Elle ne lui a jamais parlé, pourtant il provoque en elle des électrochocs.

Son visage est fin, il a une barbe de trois jours et des yeux gris au contour si sombre qu'on dirait qu'il met du khöl.

Ses cheveux châtains sont toujours en bataille, comme s'il venait de se réveiller. Et il a ces mains, ces longs doigts habillés de bagues...Elles ont toujours fasciné Karen.

Il ne skate pas mais il connait tout le monde. Il regarde les acrobates en se roulant des joints. Il a souvent l'air ailleurs. Si loin.

Il pleut. La mère de Karen et son amant du moment se hurlent dessus. Karen en a marre, elle sort. Il n'y a personne au skate pak, ce sera parfait. Elle enfonce ses poings serrés dans les poches de son sweat à capuche.

Elle ne sait pas pourquoi mais depuis ce matin, elle a une boule au ventre. Elle s'est toujours sentie plus ou moins oppressée, mais aujourd'hui, c'est pire. Sous les gouttes, elle s'autorise quelques larmes. Si son noir aux yeux coule, ce sera la faute de la pluie.

“ Salut ”

Karen s'essuie les yeux d'un revers de manche trop longue. Elle redresse la tête. Il est là. Et il lui parle! C'est pas le moment d'avoir l'air d'une môme, ma vieille. Reprends -toi!

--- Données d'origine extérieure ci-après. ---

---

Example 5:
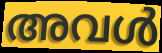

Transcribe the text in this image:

അവൾ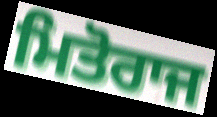
ਮਿਤੋਰਾਜ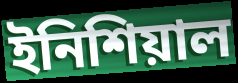
ইনিশিয়ালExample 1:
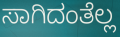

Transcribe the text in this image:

ಸಾಗಿದಂತೆಲ್ಲ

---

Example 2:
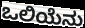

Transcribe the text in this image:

ಒಲಿಯೆನು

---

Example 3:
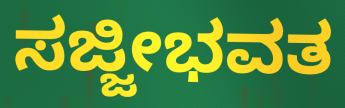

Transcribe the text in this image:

ಸಜ್ಜೀಭವತ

Elle s'éclaircit la gorge avant de souffler un “salut” Il s'installe près d'elle.

“ - Journée de merde, hein? ”

Elle fixe un point au loin, droit devant, et ne répond pas.

“- Moi aussi ” poursuit-il. Mais toutes mes journées se ressemblent, alors...”

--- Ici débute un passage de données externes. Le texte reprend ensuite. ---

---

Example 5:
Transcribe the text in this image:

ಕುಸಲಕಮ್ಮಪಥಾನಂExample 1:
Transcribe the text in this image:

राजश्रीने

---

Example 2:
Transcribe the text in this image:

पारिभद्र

Intérieurement, elle sourit. Mais pas question de laisser transpirer quelque émotion.

“-T'écoutes quoi?” lui demande-t-elle en désignant son MP3.

“- J'adore Iggy Pop. Tu connais?”

Elle acquiesce. Evidemment.

Il allume un joint.

“ -Tu fumes? ”

Elle lui prend le mégot des doigts et avale l'épaisse fumée.

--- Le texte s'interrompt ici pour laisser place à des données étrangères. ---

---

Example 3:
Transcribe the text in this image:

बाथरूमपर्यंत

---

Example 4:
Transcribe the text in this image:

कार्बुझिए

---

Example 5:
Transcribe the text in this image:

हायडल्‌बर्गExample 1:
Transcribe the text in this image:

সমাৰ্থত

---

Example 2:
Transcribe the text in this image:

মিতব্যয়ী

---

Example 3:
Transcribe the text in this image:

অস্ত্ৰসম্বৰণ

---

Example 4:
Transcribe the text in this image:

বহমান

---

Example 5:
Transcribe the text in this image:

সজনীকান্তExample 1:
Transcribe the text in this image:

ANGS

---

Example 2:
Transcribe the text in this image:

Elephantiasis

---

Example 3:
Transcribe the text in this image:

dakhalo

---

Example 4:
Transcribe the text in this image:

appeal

“- Qu'est-ce que tu fais ici toute seule? T'as pas froid?

“-Peu importe.”

Elle bascule la tête en arrière, expire, et ferme les yeux.

“-Ok...Si ca te dit, on peut aller chez moi. J'habite juste derrière le skate park”

Karen se redresse. Elle scrupte la cité de béton. Elle n'en revient pas. Cette journée avait si mal commencé. Tout se bouscule dans son esprit déjà largement embrumé par l'herbe. Elle observe ce garçon depuis des mois en espérant pouvoir un jour lui voler un regard, peut-être même un “bonjour”. Et voilà qu'il lui propose d'aller chez lui.

Elle se lève: “ allons-y ”

Ils marchent vers les HLM en échangeant quelques mots. Lorsqu'il annonce “C'est ici”, elle sent son coeur qui cogne plus fort. Elle ne s'est jamais sentie aussi vivante. C'est à la fois délicieux et terrifiant.

Il pousse la porte de l'immeuble et ils s'engouffrent dans une cage d'ascenseur qui sent la pisse. Karen regarde ses pieds.

Troisième étage. Il ouvre la porte d'un petit appartement insalubre. L'odeur de marijuana qui s'en dégage fait comprendre à Karen qu'il ne vit pas chez ses parents. D'ailleurs, quel âge a-t-il? Vingt ans? Vingt cinq?

Tout à coup, elle se sent toute petite, elle pense même à sa mère avec un peu de tendresse, avec une étrange envie qu'elle la prenne dans ses bras et la berce.

Il lui tend une bière.

Elle se ressaisit: il est hors de question qu'elle fasse demi tour. Elle l'a voulu, elle l'aura.

Quant à cette histoire de garder sa viginité pour s'offrir à son premier amour, ça l'a toujours bien fait marrer. L'amour? Ca existe ça, l'amour?

Elle se libère de son sac en bandoulière dans un cliquetis de petits badges qui ornent la poche avant.

(no future)

Il met de la musique. “I am a passenger, and I ride and I ride”

Il s'assoit sur son lit. La pièce est pleine de tentures. Les cendriers gerbent des tas de cendres, la table de nuit est un amas de pipes, de feuilles à rouler, de petites bougies. Il y a des disques et de livres en vrac sur les étagères, quelques bouteilles vides par terre.

C'est le bordel, mais elle le trouve beau car c'est son bordel à lui. Ce sont ses affaires, elle est entrée dans son univers.

“-Fais comme chez toi” lui dit-il dans un sourire.

Ne voyant pas de siège libre (on distingue bien un fauteuil sous une pile de linge sale mais elle n'ose s'y faire une place), elle se pose près de lui. Il la regarde, repousse sa frange bleue humide d'un geste doux puis glisse sa main dans la poche de son baggy et en sort un petit sachet de plastique contenant une poudre blanche.

“- On va rendre cette journée plus sympa” Il lui fait un clin d'oeil et remonte sa manche. Il a des traces de piqûres au creux de son bras.

Elle frissonne mais n'ose pas dire non.